Christian reader, the lesson of this proverb applies to all areas of your life, not just employment, washing dishes, or cutting the grass. It includes your attitude and efforts in your marriage, in child training, in personal devotions, prayer, and the worship of God. Are you ambitious, committed, energetic, and fervent in all these duties as well? There is only one way to live and approach your responsibilities – all out for the glory of God!
Never think for a minute that this doctrine is only found in the Old Testament. Paul condemned slothfulness in the New Testament (Rom 12:11; I Thess 4:11-12; Eph 4:28). He ordered the churches not to let lazy people eat (II Thess 3:10-12). And he called for the exclusion of any church members compromising these orders (II Thess 3:6-15). The grace of God that converts sinners, and the proper preaching of His Word, will transform men from the slothful habits and thinking of this lazy and spoiled generation.

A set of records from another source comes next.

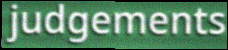
judgementsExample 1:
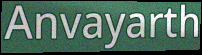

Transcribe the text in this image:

Anvayarth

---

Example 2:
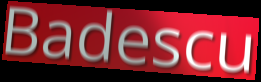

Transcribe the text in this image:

Badescu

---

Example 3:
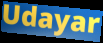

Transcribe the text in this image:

Udayar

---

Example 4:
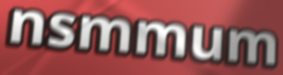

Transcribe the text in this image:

nsmmum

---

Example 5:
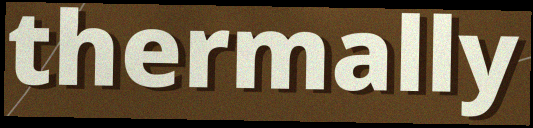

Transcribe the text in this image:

thermally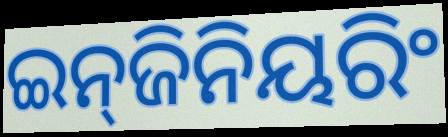
ଇନ୍‍ଜିନିୟରିଂ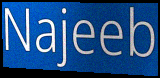
Najeeb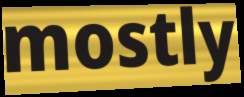
mostlyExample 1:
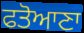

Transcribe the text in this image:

ਫਤੋਆਣਾ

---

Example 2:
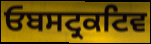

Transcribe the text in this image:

ਓਬਸਟ੍ਰਕਟਿਵ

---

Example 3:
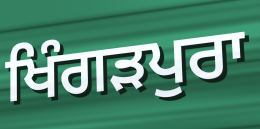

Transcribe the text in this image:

ਖਿੰਗੜਪੁਰਾ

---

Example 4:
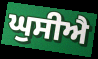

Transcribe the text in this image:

ਘੁਸੀਐ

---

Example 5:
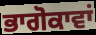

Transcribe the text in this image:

ਭਾਗੋਕਾਵਾਂ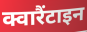
क्वारैंटाइनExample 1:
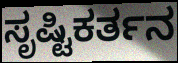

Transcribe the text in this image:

ಸೃಷ್ಟಿಕರ್ತನ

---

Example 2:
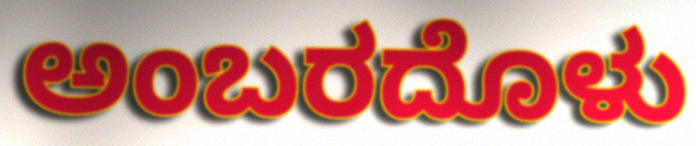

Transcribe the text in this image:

The blessed Lord Jesus and the apostle Paul were diligent workers. Jesus often did not have time for leisure (Mark 3:20-21; 6:31). He did not want night to come, because He would have to quit working (John 4:34; 9:4; 17:4). Paul labored more diligently than the other apostles (I Cor 15:10). He preached during the day and worked at night; he preached during the night and worked during the day (Acts 18:3; I Thes 2:9; II Thes 3:8).
There is no room in the kingdom of heaven for lazy and slothful people (Matt 11:12; Luke 9:62; 13:24; I Cor 9:24; Phil 3:14). Neither Jesus nor Paul was slothful, and they are both your examples (I Cor 11:1). They put their hands to the will of God and did it with all their might, just as you should do in the various duties God has given you (Eccl 9:10).